A bullet shattered the altimeter on the panel. Slivers
from the glass face stuck in the glove of Hyde’s left hand. He used his right to brush and pull the slivers out. Specks of blood appeared on the glove.

Several lorries ahead, some tents and boxes piled about. That must be the dump. Hyde gripped the bomb release wire. Cook and the others were shooting at the lorries, but Hyde didn’t bother. He flew directly toward the dump and toggled the bombs off. He checked to ensure they had fallen off the racks, but he didn’t look back to see where they hit. He didn’t care.

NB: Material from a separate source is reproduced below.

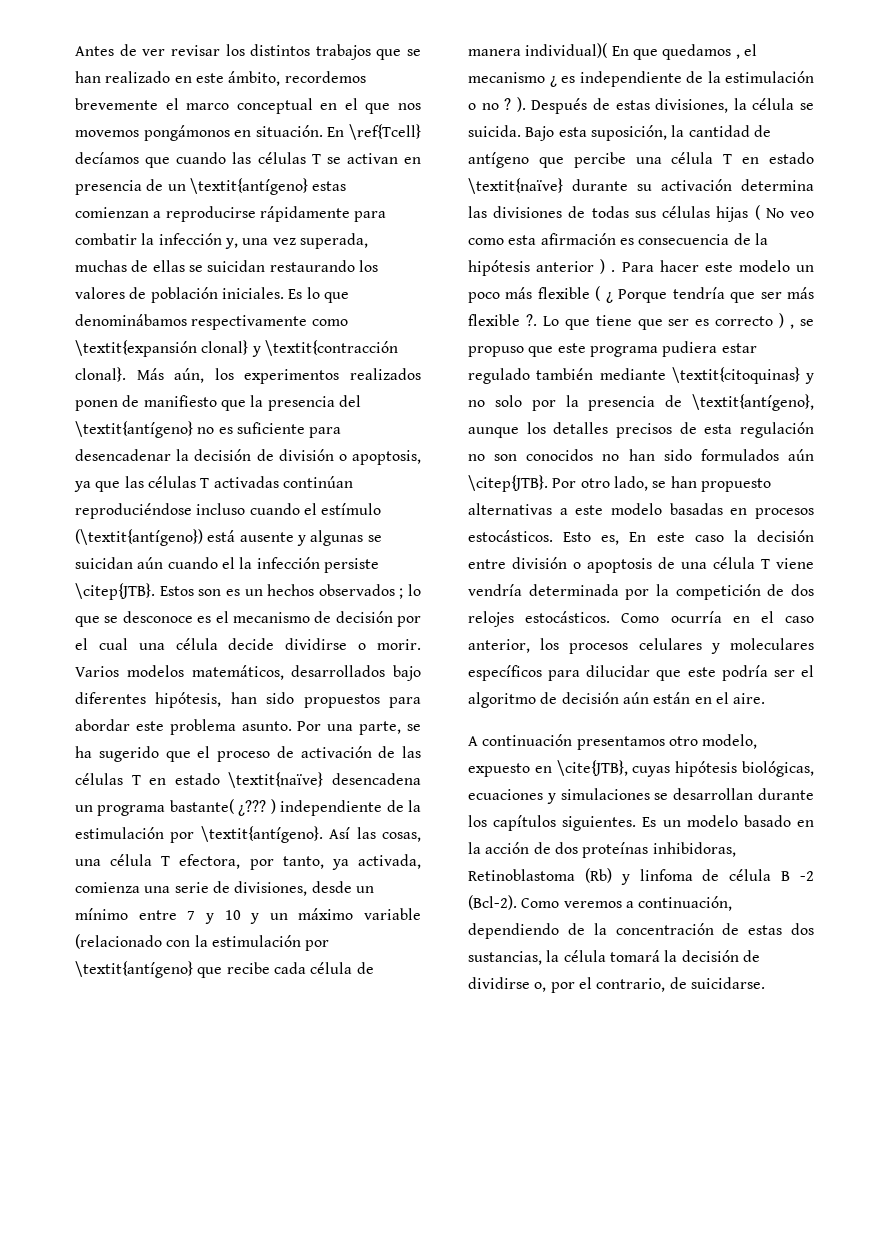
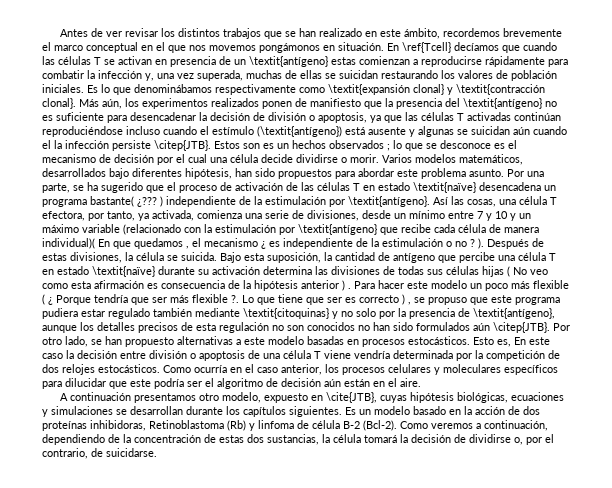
[781,871,814,881] B -2 -> [343,421,360,429] B-2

Tiny jolts came to him through the seat and stick. Those were bullets striking the aircraft, bullets fired by the men he saw just a few feet below the plane blazing away with rifles.

Fortunately most of the airplane was fabric and offered little resistance to steel projectiles. The frame was wood, however, and bullets would smash and break it. Then there was the motor and fuel lines and the fuel tank, a steel container mounted on the center of gravity in front of the pilot, under the Vickers gun. Bullets could do horrible damage to fuel tanks and engines.

And there was the petrol in the fuel tank
.

Of course the whole airplane was covered with dope, a highly flammable chemical that pulled the fabric drumhead tight. The smallest fire would ignite the whole plane, make it blaze like a torch.